Credit unions now boast the highest market share for auto loans, undercutting banks and auto manufacturers’ lenders with generally lower rates, according to Experian’s quarterly automotive finance report.
For all auto loans in the third quarter of 2022, credit unions’ share increased to 30.7%, up from 22.8% in 2021. For used car loans, credit unions claimed 31.5% of the market share, up from 25.5% in 2021.
For new car loans, auto manufacturer’s lenders, or “captives,” continued to dominate the market with 44.2% of total financing compared to banks’ 25.7% and credit unions’ 23.7%. But credit unions are quickly making strides here. Year-over-year, credit unions’ market share nearly doubled from 17% in 2021, while both banks and captives lost ground.
As car loans are getting more expensive, credit unions offered average interest rates of 5.94% for used cars in the third quarter, compared to banks’ average interest rates of 8.36%, according to Experian data cited by The Wall Street Journal.
Overall, the average interest rate was 5.16% for new car loans and 9.34% for used car loans, which is up 4.1% and 8.2%, respectively, in the third quarter from the year prior, according to Experian. Average monthly payments rose to $700 from $618 for new cars and to $525 from $472 for used
cars during that time.
Economic Trends Affecting Auto Loan Rates
Overall consumers are borrowing more to finance new vehicles. The average new loan amount increased by $3,911, or by 10.4%, in the third quarter of 2022 from a year prior, according to Experian. Used loan amounts increased by $2,255 during that period.

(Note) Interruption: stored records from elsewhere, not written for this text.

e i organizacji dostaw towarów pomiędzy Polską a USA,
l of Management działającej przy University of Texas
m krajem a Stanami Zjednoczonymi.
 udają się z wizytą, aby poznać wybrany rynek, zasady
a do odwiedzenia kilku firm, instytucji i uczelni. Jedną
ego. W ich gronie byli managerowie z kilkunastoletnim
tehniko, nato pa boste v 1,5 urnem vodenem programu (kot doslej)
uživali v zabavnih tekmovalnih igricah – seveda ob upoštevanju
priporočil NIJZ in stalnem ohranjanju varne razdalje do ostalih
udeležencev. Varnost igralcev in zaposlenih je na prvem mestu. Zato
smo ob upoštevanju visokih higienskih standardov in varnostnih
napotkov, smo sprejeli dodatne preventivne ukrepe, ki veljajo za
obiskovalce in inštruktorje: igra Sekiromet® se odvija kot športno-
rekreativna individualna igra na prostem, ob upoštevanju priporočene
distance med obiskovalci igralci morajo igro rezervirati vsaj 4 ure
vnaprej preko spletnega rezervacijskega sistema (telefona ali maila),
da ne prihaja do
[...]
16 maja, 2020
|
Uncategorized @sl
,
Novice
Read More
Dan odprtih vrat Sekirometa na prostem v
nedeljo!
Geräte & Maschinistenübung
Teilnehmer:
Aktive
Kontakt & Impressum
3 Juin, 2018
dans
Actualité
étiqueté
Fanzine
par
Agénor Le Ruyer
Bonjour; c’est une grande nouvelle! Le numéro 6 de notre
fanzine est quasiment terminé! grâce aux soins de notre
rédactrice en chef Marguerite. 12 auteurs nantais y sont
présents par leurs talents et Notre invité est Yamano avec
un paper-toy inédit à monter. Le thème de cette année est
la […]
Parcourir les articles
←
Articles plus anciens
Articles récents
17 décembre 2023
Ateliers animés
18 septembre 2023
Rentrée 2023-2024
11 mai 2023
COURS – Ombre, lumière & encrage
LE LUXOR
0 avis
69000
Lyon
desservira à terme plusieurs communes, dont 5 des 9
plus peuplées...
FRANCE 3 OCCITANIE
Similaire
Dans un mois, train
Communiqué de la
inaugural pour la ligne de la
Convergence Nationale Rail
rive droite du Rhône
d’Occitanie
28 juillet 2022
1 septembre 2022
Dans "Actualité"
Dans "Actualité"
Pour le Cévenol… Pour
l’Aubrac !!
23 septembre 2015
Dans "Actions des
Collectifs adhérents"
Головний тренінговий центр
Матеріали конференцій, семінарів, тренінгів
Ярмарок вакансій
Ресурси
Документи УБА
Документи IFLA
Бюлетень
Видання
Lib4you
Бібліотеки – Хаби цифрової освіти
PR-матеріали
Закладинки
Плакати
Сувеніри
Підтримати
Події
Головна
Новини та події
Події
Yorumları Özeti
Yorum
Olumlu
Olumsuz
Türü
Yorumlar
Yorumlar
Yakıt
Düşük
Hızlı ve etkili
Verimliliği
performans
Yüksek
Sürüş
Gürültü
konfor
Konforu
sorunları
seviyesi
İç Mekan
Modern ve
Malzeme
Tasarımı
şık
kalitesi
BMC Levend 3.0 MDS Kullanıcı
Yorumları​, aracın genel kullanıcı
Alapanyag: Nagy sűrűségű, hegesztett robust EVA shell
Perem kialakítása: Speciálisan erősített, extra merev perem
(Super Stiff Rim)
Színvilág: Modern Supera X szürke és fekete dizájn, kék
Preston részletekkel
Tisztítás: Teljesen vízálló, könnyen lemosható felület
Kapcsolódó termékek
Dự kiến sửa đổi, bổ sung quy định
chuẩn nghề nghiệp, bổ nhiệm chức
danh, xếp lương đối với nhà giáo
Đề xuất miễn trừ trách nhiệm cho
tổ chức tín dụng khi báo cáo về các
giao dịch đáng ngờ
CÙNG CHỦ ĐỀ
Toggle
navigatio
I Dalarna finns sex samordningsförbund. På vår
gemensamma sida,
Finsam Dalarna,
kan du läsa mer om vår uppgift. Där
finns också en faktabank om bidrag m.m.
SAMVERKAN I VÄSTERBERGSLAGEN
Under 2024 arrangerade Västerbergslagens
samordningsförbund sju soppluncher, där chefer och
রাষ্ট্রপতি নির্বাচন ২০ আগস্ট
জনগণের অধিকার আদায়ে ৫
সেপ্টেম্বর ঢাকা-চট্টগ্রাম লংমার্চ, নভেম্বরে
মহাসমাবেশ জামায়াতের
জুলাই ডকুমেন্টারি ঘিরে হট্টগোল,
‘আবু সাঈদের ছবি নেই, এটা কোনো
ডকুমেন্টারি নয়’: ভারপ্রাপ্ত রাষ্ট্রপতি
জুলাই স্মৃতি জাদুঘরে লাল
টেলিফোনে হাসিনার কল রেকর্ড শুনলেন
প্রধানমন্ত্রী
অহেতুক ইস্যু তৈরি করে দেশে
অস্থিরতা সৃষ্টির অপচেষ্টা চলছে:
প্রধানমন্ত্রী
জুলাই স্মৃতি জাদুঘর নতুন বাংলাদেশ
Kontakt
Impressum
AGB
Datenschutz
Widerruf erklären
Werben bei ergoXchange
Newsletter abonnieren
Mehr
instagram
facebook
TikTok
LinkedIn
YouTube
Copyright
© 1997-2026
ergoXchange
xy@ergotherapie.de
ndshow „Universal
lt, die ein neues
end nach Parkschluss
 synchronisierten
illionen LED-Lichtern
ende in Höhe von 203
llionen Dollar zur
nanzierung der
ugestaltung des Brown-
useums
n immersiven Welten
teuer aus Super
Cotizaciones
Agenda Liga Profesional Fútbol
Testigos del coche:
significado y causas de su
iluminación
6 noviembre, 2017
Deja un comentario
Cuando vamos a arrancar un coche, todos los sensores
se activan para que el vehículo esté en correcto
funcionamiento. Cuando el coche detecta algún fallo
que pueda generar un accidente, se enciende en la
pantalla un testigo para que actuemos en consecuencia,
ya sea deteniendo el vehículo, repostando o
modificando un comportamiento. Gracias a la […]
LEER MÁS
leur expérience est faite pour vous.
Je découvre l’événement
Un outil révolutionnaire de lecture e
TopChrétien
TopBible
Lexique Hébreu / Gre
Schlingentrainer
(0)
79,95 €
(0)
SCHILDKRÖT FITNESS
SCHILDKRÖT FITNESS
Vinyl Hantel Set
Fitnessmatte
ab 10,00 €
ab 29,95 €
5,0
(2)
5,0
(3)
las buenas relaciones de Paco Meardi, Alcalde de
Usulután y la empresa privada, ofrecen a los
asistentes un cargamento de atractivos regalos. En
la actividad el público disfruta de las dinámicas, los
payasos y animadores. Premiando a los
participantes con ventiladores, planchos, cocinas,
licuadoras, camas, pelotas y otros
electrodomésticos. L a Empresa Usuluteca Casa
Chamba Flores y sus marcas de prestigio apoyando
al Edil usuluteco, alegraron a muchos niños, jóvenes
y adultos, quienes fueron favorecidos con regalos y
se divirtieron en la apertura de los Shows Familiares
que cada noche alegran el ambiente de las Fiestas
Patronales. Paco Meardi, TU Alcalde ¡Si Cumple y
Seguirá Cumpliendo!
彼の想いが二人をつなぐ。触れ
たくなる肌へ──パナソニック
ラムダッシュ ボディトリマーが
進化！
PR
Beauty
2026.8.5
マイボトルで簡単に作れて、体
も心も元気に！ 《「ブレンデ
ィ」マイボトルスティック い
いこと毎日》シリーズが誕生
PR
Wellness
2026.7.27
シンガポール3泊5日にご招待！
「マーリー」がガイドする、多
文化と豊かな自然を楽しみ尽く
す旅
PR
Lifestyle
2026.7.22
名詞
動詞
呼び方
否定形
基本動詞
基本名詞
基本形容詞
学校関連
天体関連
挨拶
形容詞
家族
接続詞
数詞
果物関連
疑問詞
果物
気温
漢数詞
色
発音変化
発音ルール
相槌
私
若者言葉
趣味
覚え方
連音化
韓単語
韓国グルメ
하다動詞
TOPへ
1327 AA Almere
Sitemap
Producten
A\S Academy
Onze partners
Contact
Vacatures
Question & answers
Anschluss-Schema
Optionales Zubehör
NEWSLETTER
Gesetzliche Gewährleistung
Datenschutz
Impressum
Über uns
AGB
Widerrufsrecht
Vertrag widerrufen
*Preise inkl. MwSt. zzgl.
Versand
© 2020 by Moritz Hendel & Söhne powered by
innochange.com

The Federal Reserve has been raising its key interest rate the past year in an effort to combat inflation, and interest rates on other financial products, including auto loans, have been
rising in tandem.
Credit unions, unlike banks, are not driven to earn profits for shareholders. Instead, these financial institutions are owned by their members and tend to offer more competitive products and services. Credit unions also may not be as driven as banks to increase rates because they don’t typically bundle and sell their auto loans as bonds to investors as banks do.
Meanwhile, the prices for both new and used vehicles have been rising amid semiconductor shortages causing supply issues with lagging production. Facing higher prices, more consumers have been opting for used cars. The average cost of a new car was a record $48,681 in November, according to Kelly Blue Book data.